Inventory: get_inventory, propose_restock
SQL: run_sql, run_sql_template, get_db_schema
Memory: store_memory, recall_memory (Chroma)
Tasks: create_task, query_tasks, update_task
Analytics: analyze_shrink
Payments: create_stripe_payment_link, get_payment_status
Hardware: open_door, close_door, fridge_snapshot, print_sticker
Creative: generate_image, complete_image_generation

Every tool call is typed, validated, and sandboxed. The LLM never touches raw APIs — it only requests actions via these controlled interfaces.
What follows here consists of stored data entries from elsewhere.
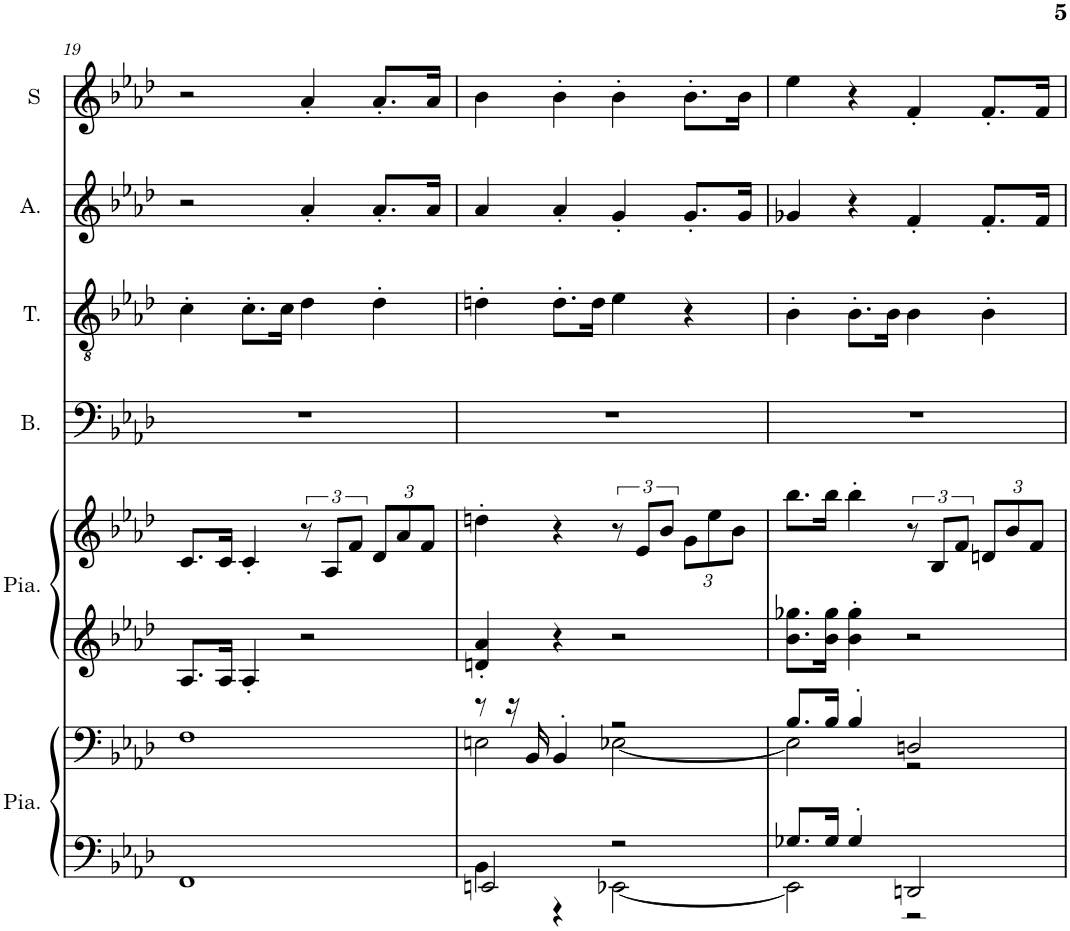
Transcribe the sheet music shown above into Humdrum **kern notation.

**kern	**kern	**kern	**kern	**kern	**kern	**kern	**kern
*part6	*part6	*part5	*part5	*part4	*part3	*part2	*part1
*staff8	*staff7	*staff6	*staff5	*staff4	*staff3	*staff2	*staff1
*I"Piano, main gauche	*	*I"Piano, main droite	*	*I"Basse	*I"Ténor	*I"Alto	*I"Soprano
*I'Pia.	*	*I'Pia.	*	*I'B.	*I'T.	*I'A.	*I'S
!!LO:PB:g=z
*clefF4	*clefG2	*clefG2	*clefG2	*clefF4	*clefGv2	*clefG2	*clefG2
*k[b-e-a-d-]	*k[b-e-a-d-]	*k[b-e-a-d-]	*k[b-e-a-d-]	*k[b-e-a-d-]	*k[b-e-a-d-]	*k[b-e-a-d-]	*k[b-e-a-d-]
*M4/4	*M4/4	*M4/4	*M4/4	*M4/4	*M4/4	*M4/4	*M4/4
=19	=19	=19	=19	=19	=19	=19	=19
1FF	1F	8.A-/L	8.c/L	1r	4c'\	2r	2r
.	.	16A-/Jk	16c/Jk	.	.	.	.
.	.	4A-'/	4c'/	.	8.c'\L	.	.
.	.	.	.	.	16c\Jk	.	.
.	.	2r	12r	.	4d-\	4a-'/	4a-'/
.	.	.	12A-/L	.	.	.	.
.	.	.	12f/J	.	.	.	.
*	*	*	*Xbrackettup	*	*	*	*
.	.	.	12d-/L	.	4d-'\	8.a-'/L	8.a-'/L
.	.	.	12a-/	.	.	.	.
.	.	.	12f/J	.	.	.	.
.	.	.	.	.	.	16a-/Jk	16a-/Jk
=20	=20	=20	=20	=20	=20	=20	=20
*^	*^	*	*	*	*	*	*
2EEn/	4BB-\	8r	2En\	4dn/' 4a-/'	4ddn'\	1r	4dn'\	4a-/	4b-\
.	.	16r	.	.	.	.	.	.	.
.	.	16BB-/	.	.	.	.	.	.	.
.	4r	4BB-'/	.	4r	4r	.	8.d'\L	4a-'/	4b-'\
.	.	.	.	.	.	.	16d\Jk	.	.
*	*	*	*	*	*brackettup	*	*	*	*
2r	[2EE-X\	2r	[2E-X\	2r	12r	.	4e-\	4g'/	4b-'\
.	.	.	.	.	12e-/L	.	.	.	.
.	.	.	.	.	12b-/J	.	.	.	.
*	*	*	*	*	*Xbrackettup	*	*	*	*
.	.	.	.	.	12g\L	.	4r	8.g'/L	8.b-'\L
.	.	.	.	.	12ee-\	.	.	.	.
.	.	.	.	.	12b-\J	.	.	.	.
.	.	.	.	.	.	.	.	16g/Jk	16b-\Jk
=21	=21	=21	=21	=21	=21	=21	=21	=21	=21
8.G-X/L	2EE-\]	8.B-/L	2E-\]	8.b-\ 8.gg-X\L	8.bb-\L	1r	4B-'\	4g-X/	4ee-\
16G-/Jk	.	16B-/Jk	.	16b-\ 16gg-\Jk	16bb-\Jk	.	.	.	.
4G-'/	.	4B-'/	.	4b-\' 4gg-\'	4bb-'\	.	8.B-'\L	4r	4r
.	.	.	.	.	.	.	16B-\Jk	.	.
*	*	*	*	*	*brackettup	*	*	*	*
2DDn/	2r	2Dn/	2r	2r	12r	.	4B-\	4f'/	4f'/
.	.	.	.	.	12B-/L	.	.	.	.
.	.	.	.	.	12f/J	.	.	.	.
*	*	*	*	*	*Xbrackettup	*	*	*	*
.	.	.	.	.	12dn/L	.	4B-'\	8.f'/L	8.f'/L
.	.	.	.	.	12b-/	.	.	.	.
.	.	.	.	.	12f/J	.	.	.	.
.	.	.	.	.	.	.	.	16f/Jk	16f/Jk
*v	*v	*	*	*	*	*	*	*	*
*	*v	*v	*	*	*	*	*	*
=	=	=	=	=	=	=	=
*-	*-	*-	*-	*-	*-	*-	*-
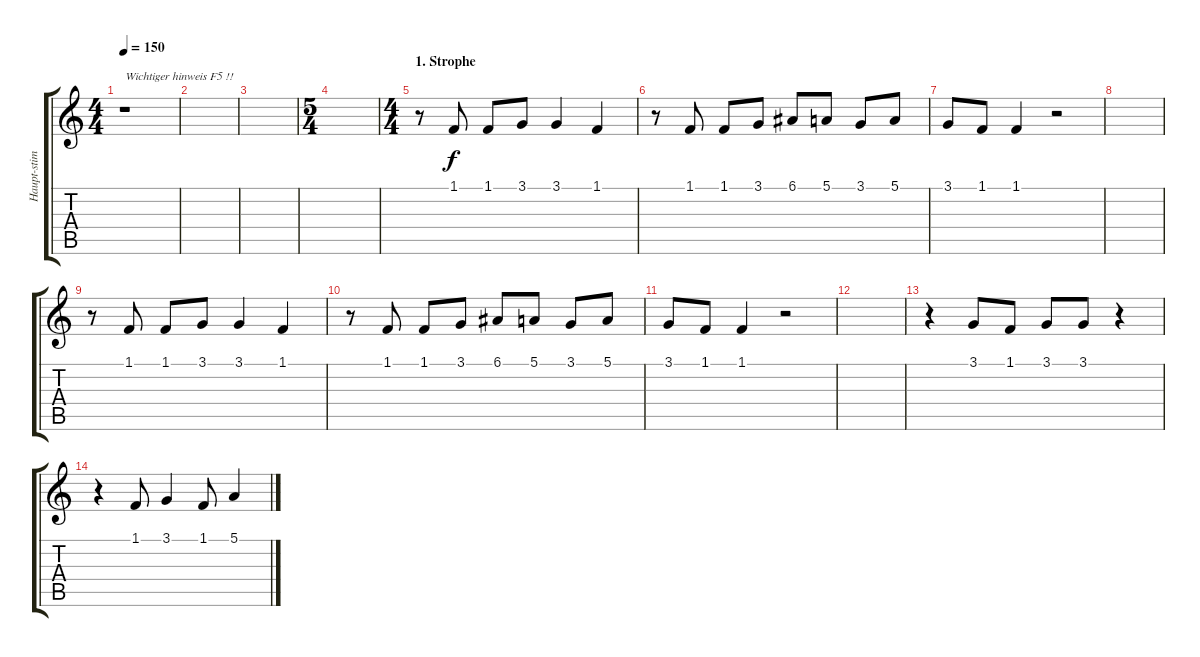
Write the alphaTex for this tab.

\track ("Haupt-stimme" "Haupt-stim") {instrument sopranosax}
\staff {score tabs}
\tuning (E4 B3 G3 D3 A2 E2) {hide}
\ts (4 4)
\tempo 150
\clef g2
\ks c
r.1{txt "Wichtiger hinweis F5 !!" dy f instrument sopranosax} |
|
|
\ts (5 4)
|
\ts (4 4)
\section ("" "1. Strophe")
r.8 1.1.8 1.1.8 3.1.8 3.1.4 1.1.4 |
r.8 1.1.8 1.1.8 3.1.8 6.1.8 5.1.8 3.1.8 5.1.8 |
3.1.8 1.1.8 1.1.4 r.2 |
|
r.8 1.1.8 1.1.8 3.1.8 3.1.4 1.1.4 |
r.8 1.1.8 1.1.8 3.1.8 6.1.8 5.1.8 3.1.8 5.1.8 |
3.1.8 1.1.8 1.1.4 r.2 |
|
r.4 3.1.8 1.1.8 3.1.8 3.1.8 r.4 |
r.4 1.1.8 3.1.4 1.1.8 5.1.4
Real-World Flow: Restock Trigger

Cron fires AgentBrain.handle_restock_trigger().
Orchestrator hands the task + tool schema to GPT-4o.
GPT calls run_sql_template('low_stock_alert') → returns SKUs.
GPT calls propose_restock([sku_ids]) → returns quantities.
Final assistant message includes rationale and next steps.
AgentBrain stores a memory, creates a task, and posts a Slack summary (e.g., “SKU-3 is low. Reordering 12 units.”).

Frontend & Infra

React 18 + TypeScript kiosk app (voice + touch), WebRTC chat, barcode scanning, Stripe checkout, camera preview.
Backend: Python 3.11 + FastAPI; SQLite/SQLModel; Chroma vector memory.
Edge deployment: Raspberry Pi OS; GPIO, fswebcam, Bluetooth ESC/P printer; Docker Compose.

Why it's cool

It's got real agent architecture with safe tool dispatch, typed schemas, and memory.
Cross-domain execution: AI planning + embedded systems + SQL + payments + real-time comms.
Responsible AI in practice: Guarded tool calls, validated inputs, sandboxed effects.